Extracted page text:
--- START ---

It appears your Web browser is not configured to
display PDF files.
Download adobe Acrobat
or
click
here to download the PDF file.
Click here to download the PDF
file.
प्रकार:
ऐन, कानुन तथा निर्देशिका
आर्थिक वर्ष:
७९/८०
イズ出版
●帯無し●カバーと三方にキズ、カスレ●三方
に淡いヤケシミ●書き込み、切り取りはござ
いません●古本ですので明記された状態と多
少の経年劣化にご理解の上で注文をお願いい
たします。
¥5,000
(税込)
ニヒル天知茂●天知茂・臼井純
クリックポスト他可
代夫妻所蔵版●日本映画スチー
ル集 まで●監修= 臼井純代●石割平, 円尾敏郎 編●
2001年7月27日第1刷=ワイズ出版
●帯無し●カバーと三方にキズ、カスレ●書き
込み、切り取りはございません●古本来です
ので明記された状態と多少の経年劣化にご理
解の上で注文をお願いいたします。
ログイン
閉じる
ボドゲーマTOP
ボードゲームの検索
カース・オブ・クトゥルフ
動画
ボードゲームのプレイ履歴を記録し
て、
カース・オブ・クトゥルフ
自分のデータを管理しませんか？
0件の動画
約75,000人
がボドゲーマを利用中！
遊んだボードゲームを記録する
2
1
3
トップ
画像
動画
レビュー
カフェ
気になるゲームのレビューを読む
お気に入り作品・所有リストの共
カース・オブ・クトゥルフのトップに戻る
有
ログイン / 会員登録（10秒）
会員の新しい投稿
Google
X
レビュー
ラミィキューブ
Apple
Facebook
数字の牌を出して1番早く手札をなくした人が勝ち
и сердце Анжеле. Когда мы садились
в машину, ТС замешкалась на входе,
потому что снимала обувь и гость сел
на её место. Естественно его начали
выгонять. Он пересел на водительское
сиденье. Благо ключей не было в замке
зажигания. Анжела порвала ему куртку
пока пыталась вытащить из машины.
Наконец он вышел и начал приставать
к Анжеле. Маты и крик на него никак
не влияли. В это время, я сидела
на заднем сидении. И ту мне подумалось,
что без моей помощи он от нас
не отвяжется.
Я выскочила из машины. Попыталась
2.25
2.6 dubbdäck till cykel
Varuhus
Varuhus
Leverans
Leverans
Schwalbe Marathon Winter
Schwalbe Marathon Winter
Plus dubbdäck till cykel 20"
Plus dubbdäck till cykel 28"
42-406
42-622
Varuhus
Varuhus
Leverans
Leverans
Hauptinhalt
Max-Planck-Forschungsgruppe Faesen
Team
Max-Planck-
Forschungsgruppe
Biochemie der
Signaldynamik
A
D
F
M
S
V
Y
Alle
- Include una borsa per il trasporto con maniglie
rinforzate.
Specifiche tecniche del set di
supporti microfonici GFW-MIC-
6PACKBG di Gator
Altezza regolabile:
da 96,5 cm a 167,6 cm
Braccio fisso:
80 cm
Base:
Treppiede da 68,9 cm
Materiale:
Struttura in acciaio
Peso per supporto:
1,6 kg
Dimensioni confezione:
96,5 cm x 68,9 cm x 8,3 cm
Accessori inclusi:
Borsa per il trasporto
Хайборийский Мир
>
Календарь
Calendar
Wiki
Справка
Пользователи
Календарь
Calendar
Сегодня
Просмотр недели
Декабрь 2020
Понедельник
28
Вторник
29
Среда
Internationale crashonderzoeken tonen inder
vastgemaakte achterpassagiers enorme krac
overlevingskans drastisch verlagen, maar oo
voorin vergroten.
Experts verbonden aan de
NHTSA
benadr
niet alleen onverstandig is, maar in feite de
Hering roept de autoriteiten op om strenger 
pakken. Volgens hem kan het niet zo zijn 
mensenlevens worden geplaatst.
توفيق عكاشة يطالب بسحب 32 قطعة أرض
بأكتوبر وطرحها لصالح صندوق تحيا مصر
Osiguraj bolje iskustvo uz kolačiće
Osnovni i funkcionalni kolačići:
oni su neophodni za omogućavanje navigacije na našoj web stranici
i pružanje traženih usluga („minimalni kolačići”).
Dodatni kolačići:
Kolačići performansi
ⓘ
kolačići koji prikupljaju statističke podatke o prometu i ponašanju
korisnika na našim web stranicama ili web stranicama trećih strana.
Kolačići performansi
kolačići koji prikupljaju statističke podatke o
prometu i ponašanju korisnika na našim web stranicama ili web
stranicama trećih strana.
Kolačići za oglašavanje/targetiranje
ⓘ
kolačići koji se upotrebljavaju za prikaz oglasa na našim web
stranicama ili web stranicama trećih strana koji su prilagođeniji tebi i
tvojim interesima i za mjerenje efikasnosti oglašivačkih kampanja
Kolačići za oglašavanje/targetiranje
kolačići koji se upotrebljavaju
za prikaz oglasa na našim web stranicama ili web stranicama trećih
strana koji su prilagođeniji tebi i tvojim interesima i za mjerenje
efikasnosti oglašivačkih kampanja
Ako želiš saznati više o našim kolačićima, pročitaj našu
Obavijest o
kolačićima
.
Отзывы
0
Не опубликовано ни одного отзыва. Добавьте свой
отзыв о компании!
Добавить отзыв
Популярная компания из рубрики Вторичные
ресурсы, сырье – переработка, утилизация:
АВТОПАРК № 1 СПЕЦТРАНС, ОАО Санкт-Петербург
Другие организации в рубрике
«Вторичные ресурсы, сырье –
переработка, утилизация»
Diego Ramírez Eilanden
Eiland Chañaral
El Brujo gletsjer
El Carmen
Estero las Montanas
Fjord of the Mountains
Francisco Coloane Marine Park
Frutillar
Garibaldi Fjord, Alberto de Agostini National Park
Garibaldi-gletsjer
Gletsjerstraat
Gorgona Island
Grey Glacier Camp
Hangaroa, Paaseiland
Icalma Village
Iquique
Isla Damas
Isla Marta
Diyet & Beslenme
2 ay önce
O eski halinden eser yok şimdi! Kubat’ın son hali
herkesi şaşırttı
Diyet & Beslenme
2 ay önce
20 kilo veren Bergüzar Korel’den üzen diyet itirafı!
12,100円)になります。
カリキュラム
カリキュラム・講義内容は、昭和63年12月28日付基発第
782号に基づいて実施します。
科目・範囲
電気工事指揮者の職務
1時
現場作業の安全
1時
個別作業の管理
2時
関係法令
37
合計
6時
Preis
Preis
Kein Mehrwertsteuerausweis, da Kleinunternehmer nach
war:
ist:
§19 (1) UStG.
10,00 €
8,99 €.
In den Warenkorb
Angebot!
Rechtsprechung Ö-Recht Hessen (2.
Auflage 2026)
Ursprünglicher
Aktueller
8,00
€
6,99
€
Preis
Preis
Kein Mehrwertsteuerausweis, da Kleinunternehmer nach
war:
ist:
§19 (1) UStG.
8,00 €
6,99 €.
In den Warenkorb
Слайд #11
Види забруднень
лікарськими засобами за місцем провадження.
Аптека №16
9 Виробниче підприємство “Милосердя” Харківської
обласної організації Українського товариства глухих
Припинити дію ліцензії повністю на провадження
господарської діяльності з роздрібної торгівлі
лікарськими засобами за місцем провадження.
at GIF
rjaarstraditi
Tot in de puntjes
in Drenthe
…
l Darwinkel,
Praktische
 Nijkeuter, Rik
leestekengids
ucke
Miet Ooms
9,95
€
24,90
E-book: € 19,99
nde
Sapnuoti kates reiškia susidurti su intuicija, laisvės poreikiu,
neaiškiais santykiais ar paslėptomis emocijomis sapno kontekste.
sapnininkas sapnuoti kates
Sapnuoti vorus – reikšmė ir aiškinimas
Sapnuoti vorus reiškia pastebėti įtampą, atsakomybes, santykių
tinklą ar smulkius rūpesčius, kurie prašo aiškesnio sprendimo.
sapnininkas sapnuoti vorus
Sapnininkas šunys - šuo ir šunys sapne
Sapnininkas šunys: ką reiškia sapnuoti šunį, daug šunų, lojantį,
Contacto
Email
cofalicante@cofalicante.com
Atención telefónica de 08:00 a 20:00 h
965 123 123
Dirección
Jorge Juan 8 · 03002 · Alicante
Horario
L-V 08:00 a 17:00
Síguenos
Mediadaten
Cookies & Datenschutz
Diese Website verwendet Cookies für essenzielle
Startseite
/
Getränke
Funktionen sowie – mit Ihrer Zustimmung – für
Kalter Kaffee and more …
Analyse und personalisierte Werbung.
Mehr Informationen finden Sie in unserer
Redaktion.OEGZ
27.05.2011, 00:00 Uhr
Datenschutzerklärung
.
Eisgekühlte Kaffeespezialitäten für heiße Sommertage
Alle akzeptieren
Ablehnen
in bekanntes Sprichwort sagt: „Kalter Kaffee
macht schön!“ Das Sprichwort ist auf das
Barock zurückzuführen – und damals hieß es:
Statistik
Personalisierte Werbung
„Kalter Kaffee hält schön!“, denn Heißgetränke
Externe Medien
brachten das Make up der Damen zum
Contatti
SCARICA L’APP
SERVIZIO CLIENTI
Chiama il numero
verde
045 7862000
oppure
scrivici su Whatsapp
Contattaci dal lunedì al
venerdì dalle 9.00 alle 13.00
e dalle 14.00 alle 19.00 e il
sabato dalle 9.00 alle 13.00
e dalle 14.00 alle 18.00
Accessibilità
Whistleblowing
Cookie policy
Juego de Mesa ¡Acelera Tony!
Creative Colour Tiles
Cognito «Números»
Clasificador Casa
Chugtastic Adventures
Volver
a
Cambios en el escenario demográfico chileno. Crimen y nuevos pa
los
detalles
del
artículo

--- END ---

--- Brief ---
Reproduce the lines verbatim, from the first line through the line containing "rinforzate.", with both ends included.

--- Answer below ---
It appears your Web browser is not configured to
display PDF files.
Download adobe Acrobat
or
click
here to download the PDF file.
Click here to download the PDF
file.
प्रकार:
ऐन, कानुन तथा निर्देशिका
आर्थिक वर्ष:
७९/८०
イズ出版
●帯無し●カバーと三方にキズ、カスレ●三方
に淡いヤケシミ●書き込み、切り取りはござ
いません●古本ですので明記された状態と多
少の経年劣化にご理解の上で注文をお願いい
たします。
¥5,000
(税込)
ニヒル天知茂●天知茂・臼井純
クリックポスト他可
代夫妻所蔵版●日本映画スチー
ル集 まで●監修= 臼井純代●石割平, 円尾敏郎 編●
2001年7月27日第1刷=ワイズ出版
●帯無し●カバーと三方にキズ、カスレ●書き
込み、切り取りはございません●古本来です
ので明記された状態と多少の経年劣化にご理
解の上で注文をお願いいたします。
ログイン
閉じる
ボドゲーマTOP
ボードゲームの検索
カース・オブ・クトゥルフ
動画
ボードゲームのプレイ履歴を記録し
て、
カース・オブ・クトゥルフ
自分のデータを管理しませんか？
0件の動画
約75,000人
がボドゲーマを利用中！
遊んだボードゲームを記録する
2
1
3
トップ
画像
動画
レビュー
カフェ
気になるゲームのレビューを読む
お気に入り作品・所有リストの共
カース・オブ・クトゥルフのトップに戻る
有
ログイン / 会員登録（10秒）
会員の新しい投稿
Google
X
レビュー
ラミィキューブ
Apple
Facebook
数字の牌を出して1番早く手札をなくした人が勝ち
и сердце Анжеле. Когда мы садились
в машину, ТС замешкалась на входе,
потому что снимала обувь и гость сел
на её место. Естественно его начали
выгонять. Он пересел на водительское
сиденье. Благо ключей не было в замке
зажигания. Анжела порвала ему куртку
пока пыталась вытащить из машины.
Наконец он вышел и начал приставать
к Анжеле. Маты и крик на него никак
не влияли. В это время, я сидела
на заднем сидении. И ту мне подумалось,
что без моей помощи он от нас
не отвяжется.
Я выскочила из машины. Попыталась
2.25
2.6 dubbdäck till cykel
Varuhus
Varuhus
Leverans
Leverans
Schwalbe Marathon Winter
Schwalbe Marathon Winter
Plus dubbdäck till cykel 20"
Plus dubbdäck till cykel 28"
42-406
42-622
Varuhus
Varuhus
Leverans
Leverans
Hauptinhalt
Max-Planck-Forschungsgruppe Faesen
Team
Max-Planck-
Forschungsgruppe
Biochemie der
Signaldynamik
A
D
F
M
S
V
Y
Alle
- Include una borsa per il trasporto con maniglie
rinforzate.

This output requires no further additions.